The confirmation of the existence of this order came from Vladimir Vasil’yev, former first deputy minister of the interior who in 2005 was chairman of the Duma security committee in an interview published by “Politicheskiy zhurnal” on July 18th of that year. Asked directly whether such an order exists, he responded baldly: “It exists.”
But more important than that acknowledgement except perhaps for those who were prepared to take the latest Russian government denial at face value was an expert analysis of the order prepared by the expert advisory council of the Russian Federation’s ombudsman for human rights.
Babr.ru posted online the complete 2500-word text of that analysis, which was signed by A. B. Babushkin, the president of the For Civil Rights Committee, and L.S. Levinson, an expert at the Moscow Institute of Human Rights. Both men are members of the ombudsman’s expert advisory council.

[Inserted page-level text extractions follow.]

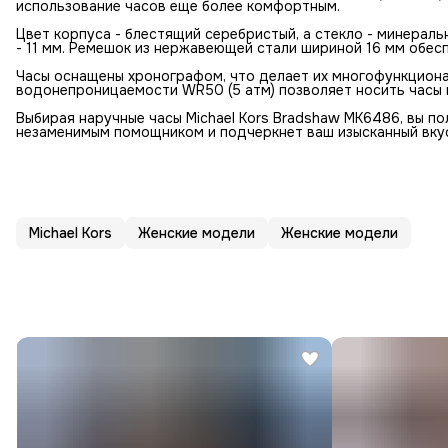
использование часов еще более комфортным.
Цвет корпуса - блестящий серебристый, а стекло - минераль
- 11 мм. Ремешок из нержавеющей стали шириной 16 мм обес
Часы оснащены хронографом, что делает их многофункциона
водонепроницаемости WR50 (5 атм) позволяет носить часы 
Выбирая наручные часы Michael Kors Bradshaw MK6486, вы п
незаменимым помощником и подчеркнет ваш изысканный вку
Michael Kors
Женские модели
Женские модели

Their text is a tightly argued legal document, but they make a series of devastating conclusions about the document. First, the two point out that there is no legal foundation for such an order, despite MVD claims in the text of the document to the contrary, and consequently, the order is on its face at least illegal.

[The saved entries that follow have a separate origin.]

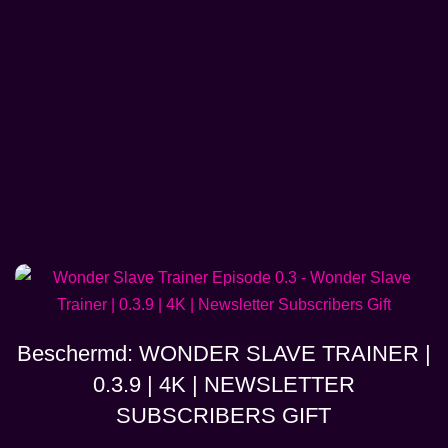
Beschermd: WONDER SLAVE TRAINER |
0.3.9 | 4K | NEWSLETTER
SUBSCRIBERS GIFT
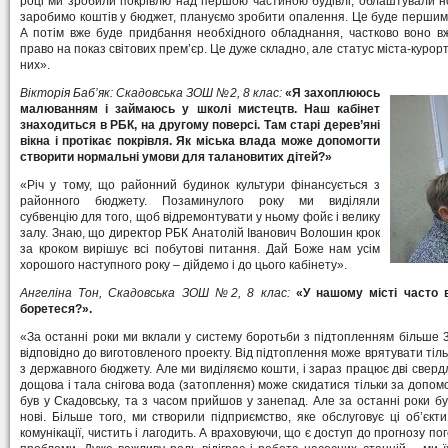
році ми зробили покрівлю над першою частиною будівлі, облаштували н
заробимо коштів у бюджет, плануємо зробити опалення. Це буде першим 
А потім вже буде придбання необхідного обладнання, частково воно вж
право на показ світових прем’єр. Це дуже складно, але статус міста-курорту
них».
Вікторія Баб’як: Скадовська ЗОШ №2, 8 клас:
«Я захоплююсь
малюванням і займаюсь у школі мистецтв. Наш кабінет
знаходиться в РБК, на другому поверсі. Там старі дерев’яні
вікна і протікає покрівля. Як міська влада може допомогти
створити нормальні умови для талановитих дітей?»
«Річ у тому, що районний будинок культури фінансується з
районного бюджету. Позаминулого року ми виділяли
субвенцію для того, щоб відремонтувати у ньому фойє і велику
залу. Знаю, що директор РБК Анатолій Іванович Волошин крок
за кроком вирішує всі побутові питання. Дай Боже нам усім
хорошого наступного року – дійдемо і до цього кабінету».
Ангеліна Тон, Скадовська ЗОШ №2, 8 клас:
«У нашому місті часто 
боретеся?».
«За останні роки ми вклали у систему боротьби з підтопленням більше 3,
відповідно до виготовленого проекту. Від підтоплення може врятувати тіл
з державного бюджету. Але ми виділяємо кошти, і зараз працює дві сверд
дощова і тала снігова вода (затоплення) може скидатися тільки за допом
був у Скадовську, та з часом прийшов у занепад. Але за останні роки б
нові. Більше того, ми створили підприємство, яке обслуговує ці об’єкти
комунікації, чистить і лагодить. А враховуючи, що є доступ до прогнозу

Second, the order invokes “extraordinary circumstances” as the justification for the possible use of force by the militia against demonstrators but fails to define what that term means. As a result, the decree is almost infinitely elastic: it means whatever those in power say it means, neither more nor less.
And third, the decree uses the Soviet-era practice of extending law by analogy, thus opening the door to even more abuses, despite its extensive enumeration of cases in which the decree could be invoked, again an unconstitutional and illegal arrangement that should mean that the decree should be annulled.

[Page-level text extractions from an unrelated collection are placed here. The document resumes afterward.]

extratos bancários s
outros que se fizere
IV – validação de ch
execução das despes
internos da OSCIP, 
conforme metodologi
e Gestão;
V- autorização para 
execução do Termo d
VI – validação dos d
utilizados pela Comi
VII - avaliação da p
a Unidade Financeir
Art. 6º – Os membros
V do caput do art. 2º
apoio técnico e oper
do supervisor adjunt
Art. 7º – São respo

In addition, the two say, the measure violates numerous provisions of international law to which the Russian government has committed itself as a signatory, including the European human rights convention and the UN Universal Declaration of Human Rights, a finding that could spark cases in Strasbourg were this order ever to be implemented.
Unfortunately, the willingness of the interior ministry to deny that this order even exists and to attack those who have pointed to these problems almost certainly means that the powers that be in Moscow at the present time will not be dissuaded from taking action if they feel in any way threatened, however much the order they say does not exist does not correspond to law.